My brother has always wanted to have a family, so I figured that he could have kids, and I would be the awesome aunt who got them cool gifts as she traveled around the world. It was going to be great.
It’s unclear to me why my biological clock decided to make its grand appearance as I was in the middle of a terrible, horrible, no good, very bad breakup. Apparently my body didn’t get the memo that I wanted nothing to do with those of the XY chromosomes. I can’t recall exactly how it started, whether I woke up and went, “Ohmylord I want a baby!” or if it was my sudden, overwhelming desire to coo over photos of friends’ children. It was there, and it wasn’t going away.
It took some time, but I thought I’d tamed the beast. Sure, I still ooo and ahh over my friends’ kids. I love hanging out with my two-year-old pals, even when they want me to read the same book to them 27 times in a row. It melts my cold heart when I see attractive dads with their kids, and I wonder if I’ll ever find an awesome partner to co-parent with me. Still, I find that my biological clock, while it makes me a little sappier, is overall manageable.
Or at least, I did. And then I spent two weeks in England with my OddDaughter, B. She just turned one, and she. is. amazing.
You see those stacking cups in the photo above? I can’t tell you how many times I rebuilt that tower to see the great joy in her face when she knocked it down again. I read the same five or so books – her favorites – over, and over, and over again. Sometimes, we wouldn’t even finish them before she’d want me to start from the beginning. (One-year-olds, goodness. Talk about a crazy short attention span.) When her parents brought her downstairs in the morning, she’d come into the living room, beaming – especially the day that she put her toy train that plays music next to my head to wake me up.

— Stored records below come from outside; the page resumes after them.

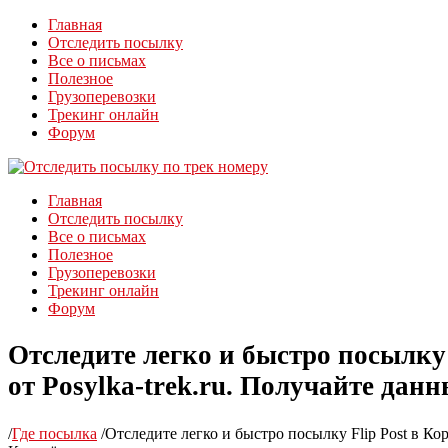
Главная
Отследить посылку
Все о письмах
Полезное
Грузоперевозки
Трекинг онлайн
Форум
Главная
Отследить посылку
Все о письмах
Полезное
Грузоперевозки
Трекинг онлайн
Форум
Отследите легко и быстро посылку
от Posylka-trek.ru. Получайте данн
/
Где посылка
/
Отследите легко и быстро посылку Flip Post в Кор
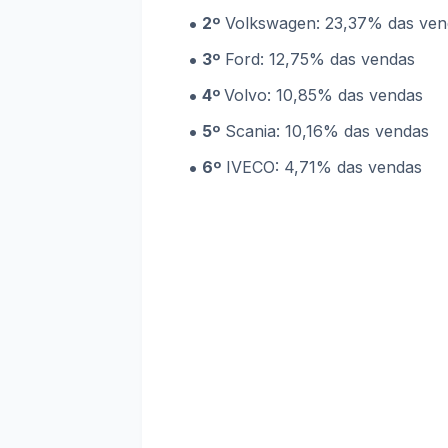
2º
Volkswagen: 23,37% das ven
3º
Ford: 12,75% das vendas
4º
Volvo: 10,85% das vendas
5º
Scania: 10,16% das vendas
6º
IVECO: 4,71% das vendas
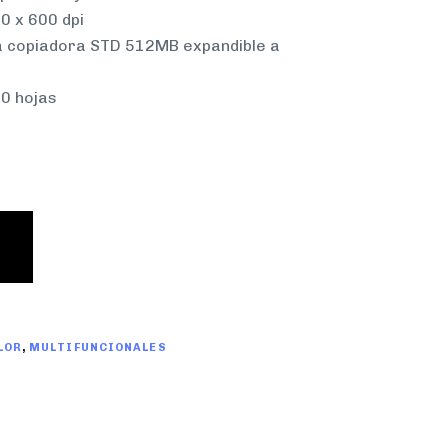
0 x 600 dpi
 copiadora STD 512MB expandible a
0 hojas
x
LOR
,
MULTIFUNCIONALES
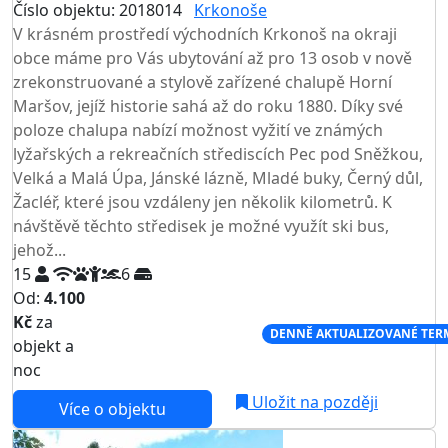
Číslo objektu: 2018014
Krkonoše
TOP HODNOCENÍ
V krásném prostředí východních Krkonoš na okraji
obce máme pro Vás ubytování až pro 13 osob v nově
zrekonstruované a stylově zařízené chalupě Horní
Maršov, jejíž historie sahá až do roku 1880. Díky své
poloze chalupa nabízí možnost vyžití ve známých
lyžařských a rekreačních střediscích Pec pod Sněžkou,
Velká a Malá Úpa, Jánské lázně, Mladé buky, Černý důl,
Žacléř, které jsou vzdáleny jen několik kilometrů. K
návštěvě těchto středisek je možné využít ski bus,
jehož...
15
6
Od:
4.100
Kč
za
NEJNIŽŠÍ CENA NA TRHU
DENNĚ AKTUALIZOVANÉ TER
objekt a
noc
Uložit na později
Více o objektu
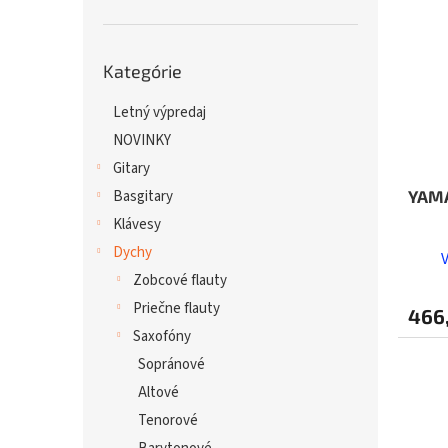
Preskočiť
Kategórie
kategórie
Letný výpredaj
NOVINKY
Gitary
Basgitary
YAM
Klávesy
Dychy
Zobcové flauty
Priečne flauty
466
Saxofóny
Sopránové
Altové
Tenorové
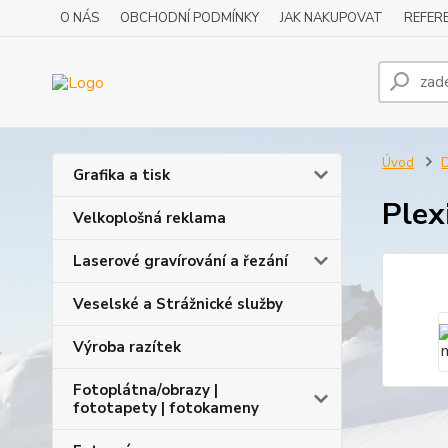
O NÁS
OBCHODNÍ PODMÍNKY
JAK NAKUPOVAT
REFERE
Úvod
D
Grafika a tisk
Plex
Velkoplošná reklama
Laserové gravírování a řezání
Veselské a Strážnické služby
Výroba razítek
Fotoplátna/obrazy |
fototapety | fotokameny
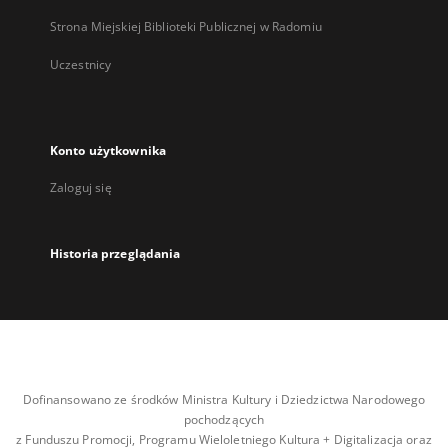
Strona Miejskiej Biblioteki Publicznej w Radomiu
Uczestnicy
Konto użytkownika
Zaloguj się
Historia przeglądania
Dofinansowano ze środków Ministra Kultury i Dziedzictwa Narodowego
pochodzących
z Funduszu Promocji, Programu Wieloletniego Kultura + Digitalizacja oraz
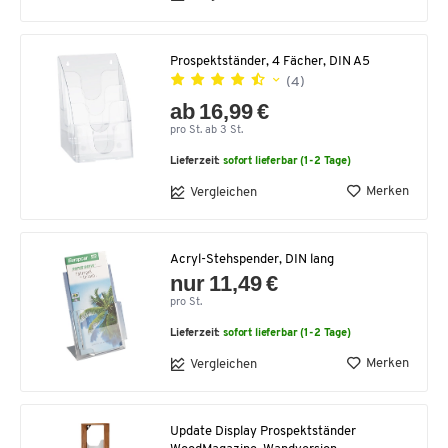
Prospektständer, 4 Fächer, DIN A5
(4)
ab 16,99 €
pro St. ab 3 St.
Lieferzeit:
sofort lieferbar (1-2 Tage)
Merken
Vergleichen
Acryl-Stehspender, DIN lang
nur 11,49 €
pro St.
Lieferzeit:
sofort lieferbar (1-2 Tage)
Merken
Vergleichen
Update Display Prospektständer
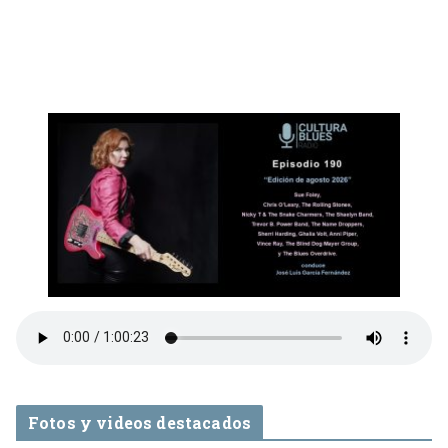
Fotos y videos destacados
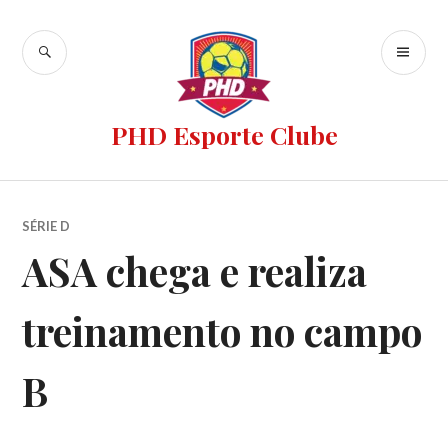
PHD Esporte Clube
SÉRIE D
ASA chega e realiza
treinamento no campo
B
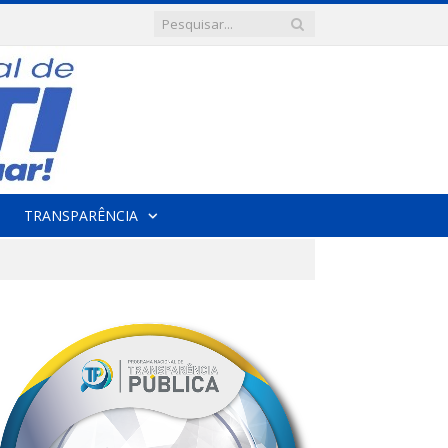
TRANSPARÊNCIA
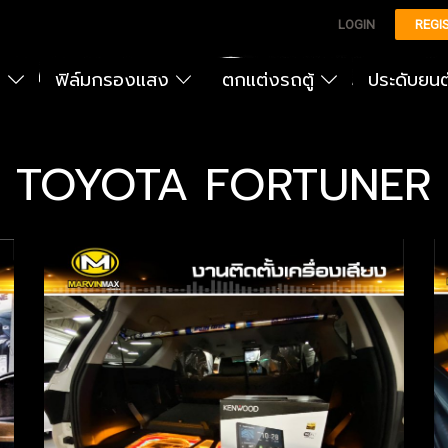
LOGIN
REGI
ง
ฟิล์มกรองแสง
ตกแต่งรถตู้
ประดับยน
TOYOTA FORTUNER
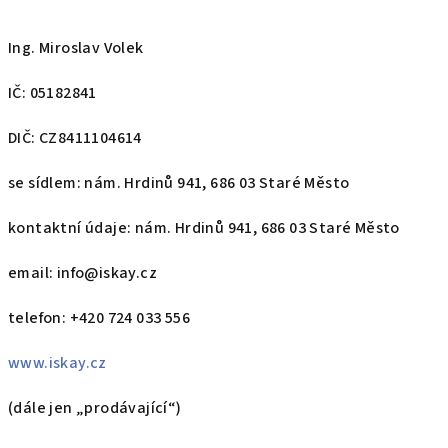
Ing. Miroslav Volek
IČ: 05182841
DIČ: CZ8411104614
se sídlem: nám. Hrdinů 941, 686 03 Staré Město
kontaktní údaje: nám. Hrdinů 941, 686 03 Staré Město
email: info@iskay.cz
telefon: +420 724 033 556
www.iskay.cz
(dále jen „prodávající“)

I knew I was in trouble when I was willing to sing at least 20 verses of “Old MacDonald” to get her to stop crying in the car ride home one evening. For the love, that farm had a seal and a tyrannosaurus rex on it! I can’t describe the sheer joy of tiny hugs when I would pick her up, or glee over high fives. The day that I saw a photo that my friend had taken of the two of us about to go down a slide, I actually had to look away because it made my heart ache so much.
Apparently, my biological clock is actually a biological time bomb.
There are a lot of ways in which I’m not on the same track as many of my peers. I don’t own a home, nor do I want to. I quit a good job to travel around the world and settle in another country. I’m single and don’t have any marriage prospects. And you know what? I’m okay with all of those things.
This one, though – my desire to be a mother – gets to me. I think about the fact that I only have about ten good child-bearing years left in me. When will I be ready for this? (Yes, no one is every fully prepared, but as someone who’s traveling indefinitely at the moment, I want to be sure I can create a stable home.) With no long-term partners on the horizon, at what point do I need to consider asking a friend to co-parent with me? (I know that I don’t want to raise a child alone.) Even more difficult to ponder, what if I can’t conceive? Is adoption an option I’m willing to entertain?
I don’t know whether I’ll ever know the answers to any of those questions. What I do know is that these freaking hormones are no joke.